Roche had its sights set on Eylea, the blockbuster eye drug that essentially made Regeneron, early in the development program for the bispecific antibody faricimab, which targets both the VEGF-A pathway and angiopoietin-2 (Ang-2).
Now, the pharma giant’s subsidiary Genentech says faricimab has cleared two Phase III studies for diabetic macular edema, where it went head to head with Eylea.
The key metric across the YOSEMITE and RHINE trials was non-inferior visual acuity gains, and several dosing regimens of faricimab were compared against the standard Eylea treatment, given every eight weeks. Whether patients took faricimab every eight weeks or at personalized dosing intervals up to 16 weeks, the drug proved non-inferior.
In fact, more than half of the patients in the personalized dosing arms extended time between treatments to 16 weeks for the first year. That marks a historic new level of durability for the disease, according to Roche.

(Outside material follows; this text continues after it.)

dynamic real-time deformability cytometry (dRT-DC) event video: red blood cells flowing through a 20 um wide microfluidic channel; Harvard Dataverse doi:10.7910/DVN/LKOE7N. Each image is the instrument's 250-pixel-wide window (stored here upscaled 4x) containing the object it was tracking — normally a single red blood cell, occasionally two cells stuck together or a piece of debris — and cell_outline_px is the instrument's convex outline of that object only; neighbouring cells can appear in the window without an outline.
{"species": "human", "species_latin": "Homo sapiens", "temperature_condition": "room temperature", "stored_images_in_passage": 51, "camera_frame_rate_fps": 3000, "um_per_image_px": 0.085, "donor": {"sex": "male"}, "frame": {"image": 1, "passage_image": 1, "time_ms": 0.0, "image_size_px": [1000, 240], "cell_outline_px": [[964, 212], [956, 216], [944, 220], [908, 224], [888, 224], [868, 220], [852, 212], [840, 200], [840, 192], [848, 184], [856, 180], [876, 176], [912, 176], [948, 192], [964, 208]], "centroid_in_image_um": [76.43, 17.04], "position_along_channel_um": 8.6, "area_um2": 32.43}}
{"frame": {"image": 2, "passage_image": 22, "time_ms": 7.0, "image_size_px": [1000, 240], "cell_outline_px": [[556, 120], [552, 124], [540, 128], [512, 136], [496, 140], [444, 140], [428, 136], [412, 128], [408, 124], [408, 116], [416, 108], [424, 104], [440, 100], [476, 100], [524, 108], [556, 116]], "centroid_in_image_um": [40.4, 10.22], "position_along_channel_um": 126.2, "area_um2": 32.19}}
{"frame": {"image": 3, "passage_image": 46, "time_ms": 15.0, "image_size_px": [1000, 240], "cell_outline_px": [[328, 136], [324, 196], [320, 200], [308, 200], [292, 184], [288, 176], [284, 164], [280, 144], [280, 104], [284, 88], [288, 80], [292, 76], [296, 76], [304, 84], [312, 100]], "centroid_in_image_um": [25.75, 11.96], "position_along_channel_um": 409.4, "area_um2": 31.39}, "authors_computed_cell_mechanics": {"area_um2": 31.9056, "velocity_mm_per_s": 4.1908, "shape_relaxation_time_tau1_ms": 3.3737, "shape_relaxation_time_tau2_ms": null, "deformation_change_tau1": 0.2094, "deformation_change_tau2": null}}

“These positive results show that faricimab has the potential to offer lasting vision improvements for people with diabetic macular edema, while also reducing the treatment burden associated with frequent eye injections,” Levi Garraway, CMO and head of global product development at Roche, said in a statement.
It won’t mean overnight success. On top of Regeneron’s aggressive defense for Eylea, Roche will also be contending with Novartis as it pushes Beovu into blockbuster territory.
Aside from DME (which it estimates affects 750,000 people in the US), Roche has also taken faricimab into late-stage studies for wet age-related macular degeneration, another sizable market where its own Lucentis has wrestled with Eylea.